Group delay

When thinking about filters, the filter amplitude frequency response is usually in the foreground of most considerations. After all – what we want from a filter is ‘selectivity’. But, like all other 2-port networks, filters also have a phase frequency response.  The filter transfer function value at a given frequency is a complex number – it has a magnitude and a phase angle. The resonators of a filter – if it is a bandpass filter – store the input energy for significant amounts of time, rather than allowing it to pass right through. Storage implies delay and the delay is frequency dependent.

The phase response of a bandpass filter is an important parameter for the transmission of signals through the filter. Unless the signal is just a sine-wave, the filter phase response will always create a finite amount of signal distortion. The time domain waveform of a signal at the input port of the filter will undergo a finite amount of change while it passes through the filter. The phase relationships of the signal frequency components are affected by the filter’s phase response.

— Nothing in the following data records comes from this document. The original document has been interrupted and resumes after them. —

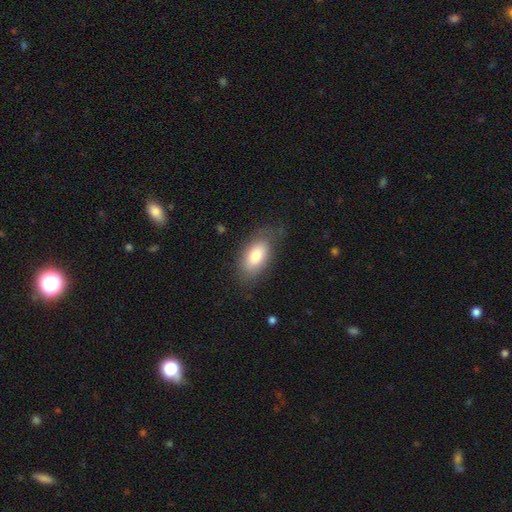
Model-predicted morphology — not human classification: Smooth or featured? Predicted: smooth (p=0.78). How rounded? Predicted: in between (p=0.92). Merging? Predicted: none (p=0.73).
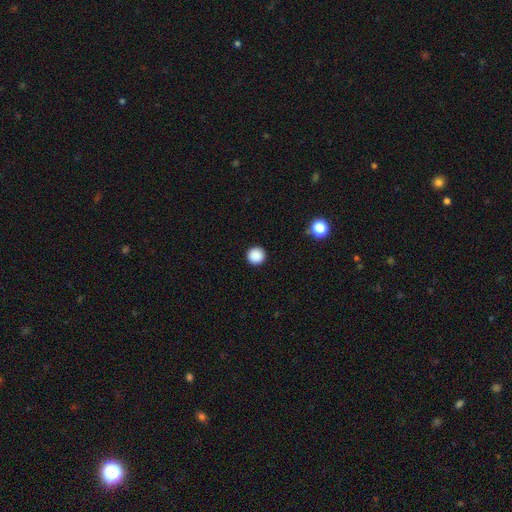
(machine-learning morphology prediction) Q: Smooth or featured?
A: smooth (88%); runner-up: star or artifact (9%)
Q: How rounded?
A: round (97%); runner-up: in between (2%)
Q: Merging?
A: none (93%); runner-up: minor disturbance (4%)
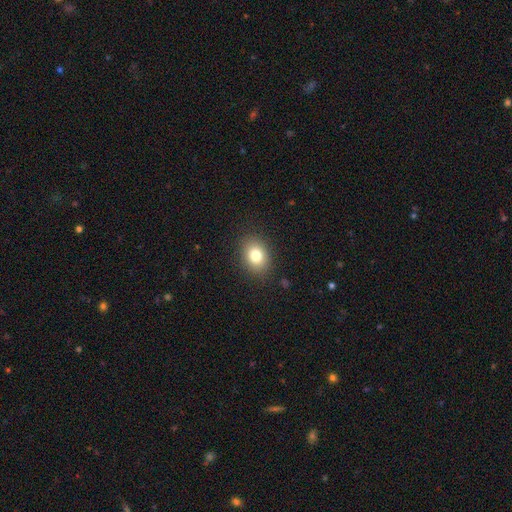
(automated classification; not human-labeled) A smooth galaxy with no disk features (80%) that is in between round and cigar-shaped (63%).

Vote fractions:
- Smooth or featured? smooth: 80% / star or artifact: 10% / featured or disk: 9%
- How rounded? in between: 63% / round: 36% / cigar-shaped: 1%
- Merging? none: 87% / minor disturbance: 9% / major disturbance: 3% / merger: 1%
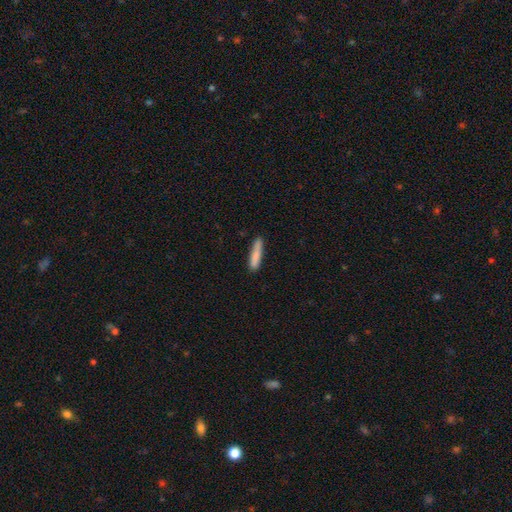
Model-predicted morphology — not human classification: Overall: smooth (85%). How rounded: cigar-shaped (86%). Merging: none (83%).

A filter phase response is not linear because of a relationship between amplitude response and phase response. Given, that the amplitude response of a bandpass filter below and above the passband is usually very steep, this steepness is also felt in the phase response – especially towards the edges of the filter’s passband.

In other words: the filter phase is not linear vs frequency. But what is group delay now? It is a poorly chosen word for something relatively simple. Historically, it describes delay properties of a group of signals travelling through a transmission channel. The group delay response of a filter simply tells us how much a filter deviates from a linear phase response. A linear phase response implies flat (constant) group delay.  This is calculated by the derivative of the filter phase function with respect to the angular frequency (omega). The group delay value at a single frequency in the filter’s passband is just the time a sine-wave signal would take to pass through the filter and appear at the filter output port. The difference in group delay for signals spread out over a filter’s passband is a measure for the phase distortion introduced by the filter. Unlike in the time of analogue FDM (frequency division multiplex) many modern transmission modes or ‘modulations’ like OFDM are relatively immune to phase distortion, but filter phase distortion is still important as it affects the transmission quality (BER, MER) and needs to be kept to an acceptable minimum.

Filter group delay also has a relationship to the insertion loss of a bandpass filter. This can be understood by considering that the longer a signal is ‘kept’ in the filter, the more loss will occur. More signal amplitude swings: more current swings in the resonators: more losses.